La Giornata Mondiale del Teatro si festeggia ogni anno, da 48 anni, il 27 marzo per ricordare quanto questa forma d’arte sia importante nella nostra società. Istituita nel 1961 a Vienna, dal 27 marzo 1962 viene celebrata ogni anno dai Centri Nazionali dell’Istituto Internazionale del Teatro presenti in circa 100 Paesi in tutto il mondo.
Durante questa giornata viene diffuso un Messaggio Internazionale che, tradotto in diverse lingue, viene letto nei teatri del mondo, pubblicato sui giornali e pronunciato da radio e televisioni in ben 5 continenti. Quest’anno, però, la giornata sarà celebrata in modo diverso a causa dell’emergenza coronavirus, per cui è stata necessaria la chiusura di gran parte dei teatri del mondo.
L’autore (designato dall’UNESCO) del messaggio di quest’anno, intitolato “Il teatro è un tempio“, è il drammaturgo pakistano e attivista per i diritti umani Shahid Mahmood Nadeem. Nel suo messaggio l’autore spiega come esplorare delle storie (come quella del poeta sufi Bulleh Shah) possa diventare un “ponte tra le persone di teatro e un pubblico inconsapevole ma entusiasta“.

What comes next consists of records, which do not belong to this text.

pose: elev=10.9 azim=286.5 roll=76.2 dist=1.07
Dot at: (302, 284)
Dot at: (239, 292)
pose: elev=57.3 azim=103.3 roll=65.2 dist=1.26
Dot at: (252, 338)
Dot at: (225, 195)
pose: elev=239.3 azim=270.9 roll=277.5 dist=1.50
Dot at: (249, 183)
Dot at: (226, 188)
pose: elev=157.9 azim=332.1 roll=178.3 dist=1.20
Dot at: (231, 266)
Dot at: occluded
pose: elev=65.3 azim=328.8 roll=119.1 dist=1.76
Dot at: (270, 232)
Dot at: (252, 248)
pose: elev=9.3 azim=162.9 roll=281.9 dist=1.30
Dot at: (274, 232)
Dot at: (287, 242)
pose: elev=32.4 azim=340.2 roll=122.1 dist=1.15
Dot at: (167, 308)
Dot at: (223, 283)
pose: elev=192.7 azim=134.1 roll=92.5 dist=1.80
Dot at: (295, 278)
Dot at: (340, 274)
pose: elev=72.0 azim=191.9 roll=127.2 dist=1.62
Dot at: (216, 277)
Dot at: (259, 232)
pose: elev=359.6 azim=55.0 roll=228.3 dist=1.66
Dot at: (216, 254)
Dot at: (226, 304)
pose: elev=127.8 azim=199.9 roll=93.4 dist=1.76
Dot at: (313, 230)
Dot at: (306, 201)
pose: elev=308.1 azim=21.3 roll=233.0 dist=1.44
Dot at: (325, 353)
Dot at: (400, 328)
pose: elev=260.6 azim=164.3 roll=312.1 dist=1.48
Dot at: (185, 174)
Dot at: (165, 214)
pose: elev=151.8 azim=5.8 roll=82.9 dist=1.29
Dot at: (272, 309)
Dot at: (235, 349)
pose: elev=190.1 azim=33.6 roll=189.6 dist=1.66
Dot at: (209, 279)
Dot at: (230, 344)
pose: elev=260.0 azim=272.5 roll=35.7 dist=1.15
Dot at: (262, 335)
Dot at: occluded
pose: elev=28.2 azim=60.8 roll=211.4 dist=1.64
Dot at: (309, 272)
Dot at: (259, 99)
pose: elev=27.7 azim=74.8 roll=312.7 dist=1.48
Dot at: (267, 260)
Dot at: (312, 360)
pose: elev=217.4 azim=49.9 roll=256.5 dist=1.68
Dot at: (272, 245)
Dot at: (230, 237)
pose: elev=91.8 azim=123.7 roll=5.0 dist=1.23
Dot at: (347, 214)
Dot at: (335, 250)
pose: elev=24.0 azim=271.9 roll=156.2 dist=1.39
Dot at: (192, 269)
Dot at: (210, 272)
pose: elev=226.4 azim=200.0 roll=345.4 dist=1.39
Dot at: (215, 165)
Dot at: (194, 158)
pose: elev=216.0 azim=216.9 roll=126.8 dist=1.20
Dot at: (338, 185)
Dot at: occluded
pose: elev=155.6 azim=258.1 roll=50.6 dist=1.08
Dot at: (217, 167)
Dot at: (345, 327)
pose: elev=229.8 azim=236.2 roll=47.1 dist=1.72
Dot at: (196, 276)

In uno stralcio del suo messaggio si legge: «Quando siamo sul palcoscenico, a volte veniamo assorbiti dalla nostra filosofia di teatro, dal nostro ruolo di precursori del cambiamento sociale e ci dimentichiamo di gran parte delle masse. Nel nostro impegno con le sfide del presente, ci priviamo della possibilità di un’esperienza spirituale profondamente toccante che il teatro può offrire. Nel mondo di oggi in cui l’intolleranza, l’odio e la violenza aumentano sempre di più, e in cui il nostro pianeta sta precipitando nella catastrofe climatica, abbiamo bisogno di recuperare la nostra forza spirituale. Abbiamo bisogno di combattere l’apatia, l’indolenza, il pessimismo, l’avidità e il disprezzo per il mondo in cui viviamo, per il pianeta in cui viviamo. Il teatro ha un ruolo, un ruolo nobile, nel dare energia e spingere l’umanità a resistere alla sua caduta nell’abisso. Il teatro può trasformare il palcoscenico, lo spazio dello spettacolo, rendendolo qualcosa di sacro. Nell’Asia del sud, gli artisti toccano con riverenza le assi del palcoscenico prima di salirvi sopra, secondo un’antica tradizione che risale a un tempo in cui lo spirituale e il culturale si intrecciavano. È tempo di riguadagnare questa relazione simbiotica tra l’artista e il pubblico, tra il passato e il futuro. Fare teatro può essere un atto sacro e gli attori possono davvero diventare gli avatar dei ruoli che interpretano. Il teatro ha il potenziale per diventare un tempio e il tempio uno spazio dello spettacolo».